GIVEN TEXT –
Our government is engaged in changing the laws to permit the intentional ending of life under certain strictly limited and regulated conditions. I understand the persons authorised to end those carefully defined lives will be medical practitioners. The government did not ask this practitioner for his view. They didn’t seek my approval or consent. But the government is OUR government, elected democratically by citizens like me. Governments make laws; that is their legal right and function. Legality of course is not a synonym for wisdom, nor for morality.
In 1963 I won my school’s Oratory contest with my speech on this subject. To win a speaking contest at a Jewish school is a great distinction: Jews are born talking, debating, arguing.
I argued against euthanasia. The adjudicator awarded me the prize, describing my address as ‘rousing’. That was in 1963 when I was seventeen and my moral world was simple. I would not give that same speech today. It smacked of demagoguery. It was certainly complacent.
In the threescore years since I have brought people into this life and I have seen others to its exit. I have not pushed anyone through the exit, at least not by intent. I have seen many people die in peace and a smaller number die in agony. My thinking developed to the point where I felt I had no right to deprive a person of the free choice to exit. That is I felt the living person alone knew best whether her life was tolerable; and no other person could decide that better than she. Ultimately her life was her property. In many cases I wished silently for the patient’s release.

EXERCISE REQUIREMENTS –
**A)** Transcribe the passage of the euthanasia essay that begins at the words "In 1963 I won" and stops after "talking, debating, arguing.".
**B)** For each statement below, say whether it agrees with the euthanasia essay, giving yes or no with the deciding words quoted from it. (i) In the 1963 Oratory contest the writer spoke in favor of euthanasia. (ii) The government asked the writer for a view on the change in the laws. (iii) The writer has seen many people die in peace.
**C)** According to the euthanasia essay, how old was the writer in 1963?

GIVEN DATA –
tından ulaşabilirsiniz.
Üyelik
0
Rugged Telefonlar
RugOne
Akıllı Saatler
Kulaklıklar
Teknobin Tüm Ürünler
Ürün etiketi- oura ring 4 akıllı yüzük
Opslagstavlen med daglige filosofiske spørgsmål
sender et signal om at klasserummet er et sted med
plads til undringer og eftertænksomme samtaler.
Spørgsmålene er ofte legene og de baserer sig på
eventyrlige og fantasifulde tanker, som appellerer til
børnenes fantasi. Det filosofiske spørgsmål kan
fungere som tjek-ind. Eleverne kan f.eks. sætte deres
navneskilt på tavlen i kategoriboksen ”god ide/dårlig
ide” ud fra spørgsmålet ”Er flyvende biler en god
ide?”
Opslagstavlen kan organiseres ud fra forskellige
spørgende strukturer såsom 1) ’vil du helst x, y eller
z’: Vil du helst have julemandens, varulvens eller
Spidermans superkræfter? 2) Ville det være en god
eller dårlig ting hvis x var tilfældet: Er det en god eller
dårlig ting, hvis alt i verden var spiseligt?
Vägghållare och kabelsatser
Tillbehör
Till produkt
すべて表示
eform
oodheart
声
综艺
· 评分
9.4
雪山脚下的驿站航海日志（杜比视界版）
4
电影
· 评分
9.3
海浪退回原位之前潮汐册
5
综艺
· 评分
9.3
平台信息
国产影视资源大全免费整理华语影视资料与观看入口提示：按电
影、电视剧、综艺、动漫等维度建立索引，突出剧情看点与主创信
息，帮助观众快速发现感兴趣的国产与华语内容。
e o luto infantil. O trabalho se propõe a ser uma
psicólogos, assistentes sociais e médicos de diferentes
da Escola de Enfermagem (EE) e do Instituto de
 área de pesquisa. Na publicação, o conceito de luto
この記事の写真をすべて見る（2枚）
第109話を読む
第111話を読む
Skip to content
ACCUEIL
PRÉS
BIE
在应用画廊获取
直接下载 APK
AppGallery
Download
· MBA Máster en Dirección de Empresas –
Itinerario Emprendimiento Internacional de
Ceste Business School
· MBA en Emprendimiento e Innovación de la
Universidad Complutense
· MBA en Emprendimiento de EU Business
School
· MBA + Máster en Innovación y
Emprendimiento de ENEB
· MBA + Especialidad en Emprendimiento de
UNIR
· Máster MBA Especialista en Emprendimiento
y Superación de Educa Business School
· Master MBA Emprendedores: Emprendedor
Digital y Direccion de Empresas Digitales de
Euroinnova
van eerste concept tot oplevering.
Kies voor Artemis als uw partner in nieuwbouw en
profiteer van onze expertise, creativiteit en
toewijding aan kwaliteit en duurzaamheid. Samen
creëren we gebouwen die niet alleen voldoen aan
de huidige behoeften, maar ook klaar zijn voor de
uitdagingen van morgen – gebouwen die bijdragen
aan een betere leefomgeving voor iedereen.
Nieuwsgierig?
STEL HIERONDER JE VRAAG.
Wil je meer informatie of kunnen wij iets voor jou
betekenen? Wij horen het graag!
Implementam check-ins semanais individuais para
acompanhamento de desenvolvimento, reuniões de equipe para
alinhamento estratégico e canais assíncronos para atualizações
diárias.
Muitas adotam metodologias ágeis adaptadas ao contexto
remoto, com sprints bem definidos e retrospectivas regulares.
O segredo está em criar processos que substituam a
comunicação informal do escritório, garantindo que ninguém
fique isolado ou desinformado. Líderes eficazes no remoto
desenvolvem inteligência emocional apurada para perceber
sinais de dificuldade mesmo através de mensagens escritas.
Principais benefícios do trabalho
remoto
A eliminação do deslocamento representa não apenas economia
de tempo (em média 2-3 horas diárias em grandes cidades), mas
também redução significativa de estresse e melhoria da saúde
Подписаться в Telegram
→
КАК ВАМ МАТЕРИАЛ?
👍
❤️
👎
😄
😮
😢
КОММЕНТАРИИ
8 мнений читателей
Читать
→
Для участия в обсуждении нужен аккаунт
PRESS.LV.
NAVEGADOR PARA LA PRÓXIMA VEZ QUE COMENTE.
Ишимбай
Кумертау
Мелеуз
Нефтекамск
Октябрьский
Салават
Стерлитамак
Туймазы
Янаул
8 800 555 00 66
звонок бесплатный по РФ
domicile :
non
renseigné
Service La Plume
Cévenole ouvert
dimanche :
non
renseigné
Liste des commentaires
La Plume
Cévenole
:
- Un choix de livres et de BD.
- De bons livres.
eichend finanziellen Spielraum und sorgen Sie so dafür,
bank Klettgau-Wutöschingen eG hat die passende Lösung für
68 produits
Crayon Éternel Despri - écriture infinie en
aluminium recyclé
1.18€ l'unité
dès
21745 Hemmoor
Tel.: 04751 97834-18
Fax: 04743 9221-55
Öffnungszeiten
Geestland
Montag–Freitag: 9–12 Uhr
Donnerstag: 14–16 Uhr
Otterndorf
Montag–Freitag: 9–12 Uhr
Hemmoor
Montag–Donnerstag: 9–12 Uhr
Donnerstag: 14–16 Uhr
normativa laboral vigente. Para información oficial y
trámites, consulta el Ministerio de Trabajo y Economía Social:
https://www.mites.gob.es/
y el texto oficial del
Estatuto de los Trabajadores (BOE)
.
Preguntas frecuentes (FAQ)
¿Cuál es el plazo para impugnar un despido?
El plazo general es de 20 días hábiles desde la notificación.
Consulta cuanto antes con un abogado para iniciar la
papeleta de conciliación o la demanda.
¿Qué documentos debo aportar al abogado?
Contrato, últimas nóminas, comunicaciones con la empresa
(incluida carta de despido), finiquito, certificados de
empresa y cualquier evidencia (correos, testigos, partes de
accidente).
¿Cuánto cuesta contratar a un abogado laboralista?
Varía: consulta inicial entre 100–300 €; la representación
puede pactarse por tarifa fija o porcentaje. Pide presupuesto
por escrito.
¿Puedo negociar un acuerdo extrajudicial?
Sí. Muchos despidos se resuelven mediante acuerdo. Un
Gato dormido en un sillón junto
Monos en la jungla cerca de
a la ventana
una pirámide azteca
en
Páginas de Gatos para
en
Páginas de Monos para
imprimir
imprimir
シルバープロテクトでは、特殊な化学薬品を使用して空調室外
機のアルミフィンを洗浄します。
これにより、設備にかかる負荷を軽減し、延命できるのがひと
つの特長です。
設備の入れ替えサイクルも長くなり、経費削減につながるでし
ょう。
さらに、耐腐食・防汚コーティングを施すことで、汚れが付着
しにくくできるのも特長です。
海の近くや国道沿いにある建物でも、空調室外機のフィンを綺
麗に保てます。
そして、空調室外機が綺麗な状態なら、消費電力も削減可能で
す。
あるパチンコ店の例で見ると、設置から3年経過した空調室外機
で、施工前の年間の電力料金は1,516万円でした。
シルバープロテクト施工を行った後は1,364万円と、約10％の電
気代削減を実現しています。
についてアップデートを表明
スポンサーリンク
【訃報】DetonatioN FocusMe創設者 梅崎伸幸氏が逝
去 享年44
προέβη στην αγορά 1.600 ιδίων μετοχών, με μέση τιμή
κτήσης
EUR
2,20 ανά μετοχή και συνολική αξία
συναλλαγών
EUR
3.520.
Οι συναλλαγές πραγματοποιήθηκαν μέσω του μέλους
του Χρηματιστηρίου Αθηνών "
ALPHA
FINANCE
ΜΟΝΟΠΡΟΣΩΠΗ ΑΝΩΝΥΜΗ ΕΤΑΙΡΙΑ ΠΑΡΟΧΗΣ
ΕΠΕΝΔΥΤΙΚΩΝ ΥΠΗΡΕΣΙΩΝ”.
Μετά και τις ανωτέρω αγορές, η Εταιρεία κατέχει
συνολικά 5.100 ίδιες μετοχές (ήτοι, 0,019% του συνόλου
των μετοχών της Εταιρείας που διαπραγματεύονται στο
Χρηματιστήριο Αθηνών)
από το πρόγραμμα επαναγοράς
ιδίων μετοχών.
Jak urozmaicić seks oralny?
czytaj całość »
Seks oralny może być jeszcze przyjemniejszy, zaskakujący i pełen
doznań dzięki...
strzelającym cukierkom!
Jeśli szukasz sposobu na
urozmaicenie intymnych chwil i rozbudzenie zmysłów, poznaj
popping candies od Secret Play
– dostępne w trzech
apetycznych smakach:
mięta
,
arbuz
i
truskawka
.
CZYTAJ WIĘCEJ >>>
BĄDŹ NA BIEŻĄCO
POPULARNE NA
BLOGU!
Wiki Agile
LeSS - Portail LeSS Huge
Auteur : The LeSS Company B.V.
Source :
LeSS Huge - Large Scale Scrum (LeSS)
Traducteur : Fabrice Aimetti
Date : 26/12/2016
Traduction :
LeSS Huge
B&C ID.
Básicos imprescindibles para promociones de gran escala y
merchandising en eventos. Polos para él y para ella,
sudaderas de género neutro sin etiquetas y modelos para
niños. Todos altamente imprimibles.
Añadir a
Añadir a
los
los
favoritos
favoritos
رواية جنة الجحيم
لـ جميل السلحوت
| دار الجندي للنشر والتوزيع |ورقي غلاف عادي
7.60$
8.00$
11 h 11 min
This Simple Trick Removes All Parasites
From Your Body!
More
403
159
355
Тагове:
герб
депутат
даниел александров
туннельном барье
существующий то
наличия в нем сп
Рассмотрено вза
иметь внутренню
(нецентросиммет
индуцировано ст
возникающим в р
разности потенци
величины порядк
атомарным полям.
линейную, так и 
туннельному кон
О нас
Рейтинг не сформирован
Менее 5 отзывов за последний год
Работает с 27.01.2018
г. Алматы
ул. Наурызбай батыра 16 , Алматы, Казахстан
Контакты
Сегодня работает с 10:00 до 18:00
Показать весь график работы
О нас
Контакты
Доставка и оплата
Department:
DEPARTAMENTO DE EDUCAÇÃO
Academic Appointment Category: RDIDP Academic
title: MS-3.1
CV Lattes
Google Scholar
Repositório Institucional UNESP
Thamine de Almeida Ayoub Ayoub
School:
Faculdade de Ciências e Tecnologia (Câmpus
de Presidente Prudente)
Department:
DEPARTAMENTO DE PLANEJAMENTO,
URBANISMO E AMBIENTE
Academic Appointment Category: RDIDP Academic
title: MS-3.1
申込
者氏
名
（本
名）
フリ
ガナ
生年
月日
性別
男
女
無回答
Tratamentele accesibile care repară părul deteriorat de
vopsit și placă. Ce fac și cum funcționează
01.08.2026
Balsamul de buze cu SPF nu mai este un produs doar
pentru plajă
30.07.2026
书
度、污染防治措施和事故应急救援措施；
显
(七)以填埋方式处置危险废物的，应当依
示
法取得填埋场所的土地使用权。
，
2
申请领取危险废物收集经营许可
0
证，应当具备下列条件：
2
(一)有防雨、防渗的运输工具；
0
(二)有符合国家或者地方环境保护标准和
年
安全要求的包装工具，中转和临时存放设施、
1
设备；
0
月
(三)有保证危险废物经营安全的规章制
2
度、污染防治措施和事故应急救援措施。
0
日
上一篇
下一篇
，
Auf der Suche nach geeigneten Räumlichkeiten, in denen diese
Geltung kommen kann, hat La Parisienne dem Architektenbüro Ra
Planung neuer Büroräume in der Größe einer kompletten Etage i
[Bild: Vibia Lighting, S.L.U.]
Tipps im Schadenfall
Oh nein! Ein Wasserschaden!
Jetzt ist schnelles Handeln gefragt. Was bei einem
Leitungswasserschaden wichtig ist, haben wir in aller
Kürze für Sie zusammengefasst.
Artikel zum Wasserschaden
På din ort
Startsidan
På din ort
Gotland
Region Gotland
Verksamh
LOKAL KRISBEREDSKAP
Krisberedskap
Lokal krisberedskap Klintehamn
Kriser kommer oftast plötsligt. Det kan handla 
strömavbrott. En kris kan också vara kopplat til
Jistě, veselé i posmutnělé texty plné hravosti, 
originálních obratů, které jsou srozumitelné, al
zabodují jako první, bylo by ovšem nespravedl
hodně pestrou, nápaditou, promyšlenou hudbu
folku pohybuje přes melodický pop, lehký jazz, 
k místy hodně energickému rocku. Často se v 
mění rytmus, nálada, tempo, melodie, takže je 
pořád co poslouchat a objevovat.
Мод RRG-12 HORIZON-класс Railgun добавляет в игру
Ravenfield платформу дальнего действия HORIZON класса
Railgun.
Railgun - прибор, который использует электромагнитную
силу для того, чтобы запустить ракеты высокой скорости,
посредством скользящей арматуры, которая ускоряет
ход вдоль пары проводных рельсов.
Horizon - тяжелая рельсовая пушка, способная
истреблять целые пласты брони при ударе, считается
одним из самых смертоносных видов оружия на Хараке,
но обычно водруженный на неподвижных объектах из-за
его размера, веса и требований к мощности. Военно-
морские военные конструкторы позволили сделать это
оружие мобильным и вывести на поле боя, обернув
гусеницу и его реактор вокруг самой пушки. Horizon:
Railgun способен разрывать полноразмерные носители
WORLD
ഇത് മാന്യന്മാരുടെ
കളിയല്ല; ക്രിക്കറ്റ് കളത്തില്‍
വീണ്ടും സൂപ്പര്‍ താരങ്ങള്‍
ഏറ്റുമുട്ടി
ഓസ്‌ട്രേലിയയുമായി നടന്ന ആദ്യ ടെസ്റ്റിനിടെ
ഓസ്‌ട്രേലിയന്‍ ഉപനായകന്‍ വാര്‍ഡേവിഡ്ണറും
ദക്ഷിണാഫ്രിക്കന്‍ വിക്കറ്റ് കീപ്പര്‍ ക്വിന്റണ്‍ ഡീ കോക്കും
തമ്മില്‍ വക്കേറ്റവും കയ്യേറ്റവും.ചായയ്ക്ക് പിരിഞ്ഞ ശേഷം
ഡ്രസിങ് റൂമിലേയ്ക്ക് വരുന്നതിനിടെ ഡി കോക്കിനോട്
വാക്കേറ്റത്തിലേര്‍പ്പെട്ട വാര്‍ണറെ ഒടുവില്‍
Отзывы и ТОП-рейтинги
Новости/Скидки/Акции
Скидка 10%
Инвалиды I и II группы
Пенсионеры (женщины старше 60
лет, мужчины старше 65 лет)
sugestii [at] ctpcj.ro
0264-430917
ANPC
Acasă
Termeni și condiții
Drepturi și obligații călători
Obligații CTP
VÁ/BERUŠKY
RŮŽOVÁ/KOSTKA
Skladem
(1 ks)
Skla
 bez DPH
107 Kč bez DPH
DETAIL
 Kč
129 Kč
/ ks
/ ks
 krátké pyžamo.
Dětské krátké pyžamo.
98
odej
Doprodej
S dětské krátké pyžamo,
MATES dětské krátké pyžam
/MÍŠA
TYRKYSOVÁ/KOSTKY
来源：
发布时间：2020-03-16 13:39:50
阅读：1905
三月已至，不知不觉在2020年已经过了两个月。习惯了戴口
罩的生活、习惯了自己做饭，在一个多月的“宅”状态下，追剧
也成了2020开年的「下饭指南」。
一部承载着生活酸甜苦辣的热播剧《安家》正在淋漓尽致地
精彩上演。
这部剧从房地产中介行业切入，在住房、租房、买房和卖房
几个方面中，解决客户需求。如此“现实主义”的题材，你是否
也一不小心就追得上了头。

RESULTS OF THE TASKS –
**A)**
In 1963 I won my school’s Oratory contest with my speech on this subject. To win a speaking contest at a Jewish school is a great distinction: Jews are born talking, debating, arguing.

**B)**
(i) No: "I argued against euthanasia."
(ii) No: "The government did not ask this practitioner for his view."
(iii) Yes: "I have seen many people die in peace"

**C)** Seventeen.